If you're looking for an intellectual comedy or even something with some actual substance to it, this is not the movie to go to. It is the type of movie you go to, to turn off your brain and just take in some escapist entertainment. It does the job decently, better than most of the other light comedies out there. But what really surprises is how relatively few stupid moments come throughout the movie. A lesser-quality movie would have gone for the easy jokes about dorky white people vs. smooth black people. A lesser flick would have had some of the characters be less perceptive and observant than they actually ended up turning out to be. Poorer-quality fare would have turned this movie into something approaching blaxploitation, where all parties involved ended up humiliated by the experience.

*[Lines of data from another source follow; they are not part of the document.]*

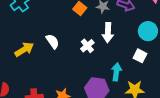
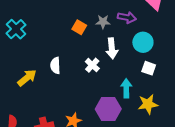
cyan circle: (148, 31) -> (143, 42), moved
white semicircle: (52, 41) -> (55, 65), turned -140

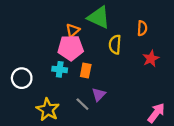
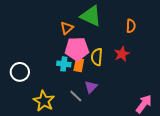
yellow semicircle: (115, 44) -> (97, 57), moved
pink pentagon: (71, 48) -> (77, 49), moved
red star: (151, 59) -> (122, 54), moved
cyan cross: (60, 69) -> (64, 64), moved

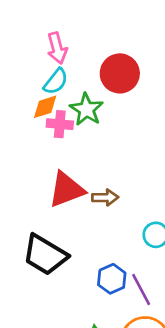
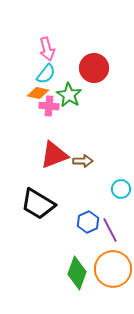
orange diamond: (45, 107) -> (38, 93), turned 30

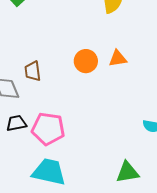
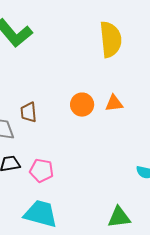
pink pentagon: (48, 129) -> (42, 171), size x0.7

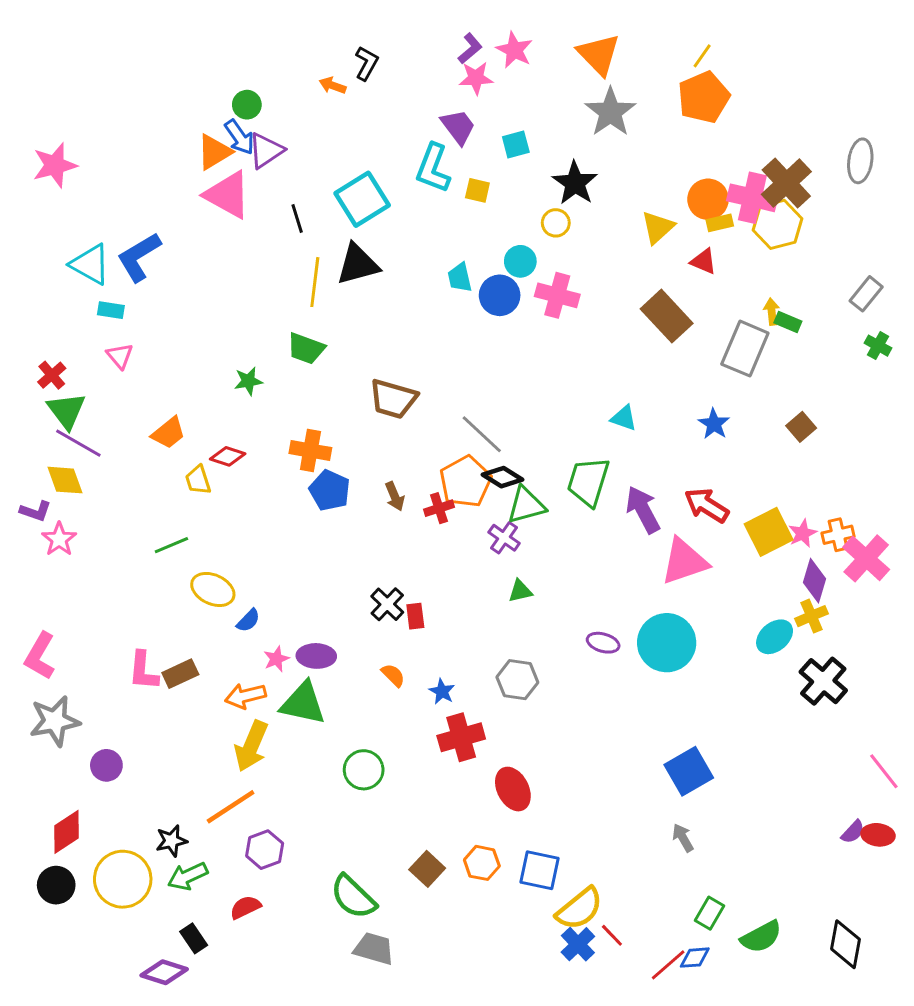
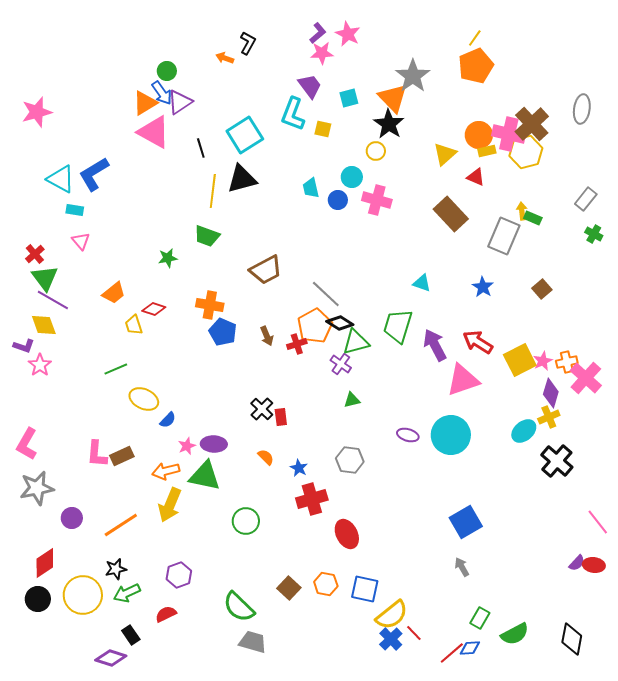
orange triangle: (599, 54) -> (393, 98), moved
blue circle: (500, 295) -> (338, 200), size x0.7
brown trapezoid: (393, 399) -> (266, 270), turned -44
orange line: (231, 807) -> (121, 525), moved

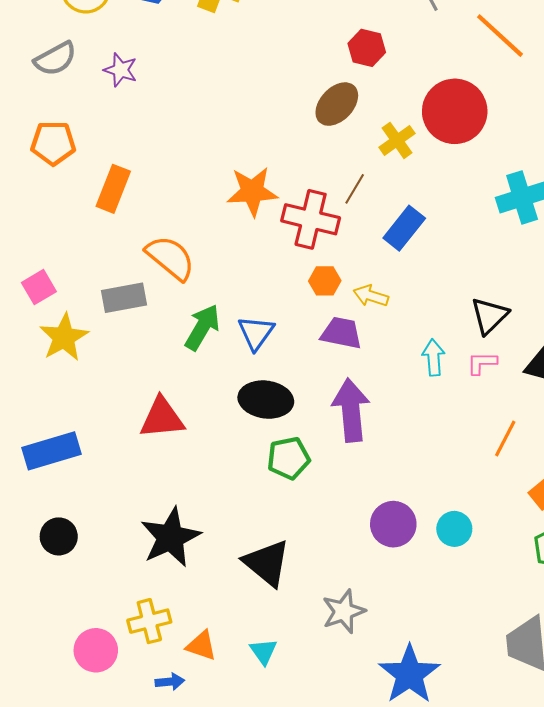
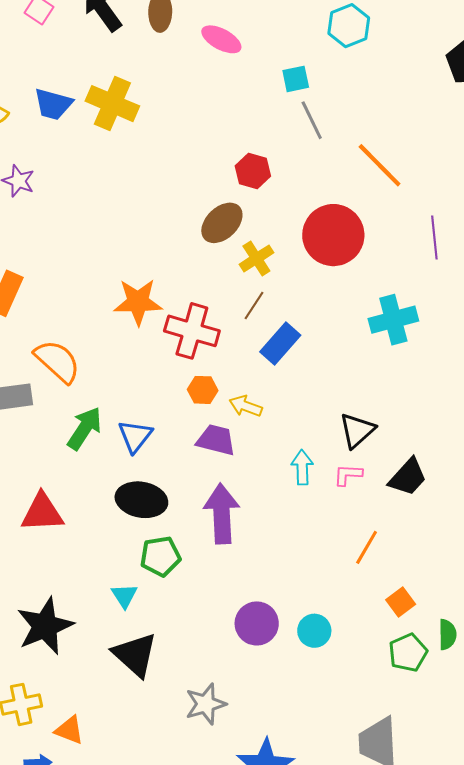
yellow cross: (397, 140) -> (256, 258), moved
brown line: (355, 189) -> (254, 305), moved
cyan triangle: (263, 651) -> (124, 596), moved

This didn't do any of the aforementioned. Certain characters who could have been written as dumber were actually written as credibly perceptive. Certain scenarios that could have been played out as ridiculous ended up being plausible. There was less of a black/white good vs. evil conundrum going on in this movie, and the suspense involved actually seemed worth it instead of just being suspense for suspense's sake. I don't think there was one moment in the whole film where I was rolling my eyes going, "OH COME ON," the way I was throughout the last film I was obliged to go see, this year's remake of Last Holiday.
Had the premise been more original, had the comedy been more sharply written, more intelligent, I would have been inclined to give this comedy ten stars. It really is one of the better commercial movies to be released in Hollywood over the last five years. It even manages to be better than its predecessor. However, the comedy was actually quite dull, pedestrian, uninvolved, and unintellectual, which means it earns six stars out of ten. Just barely passable, but a heck of a lot better than its contemporaries.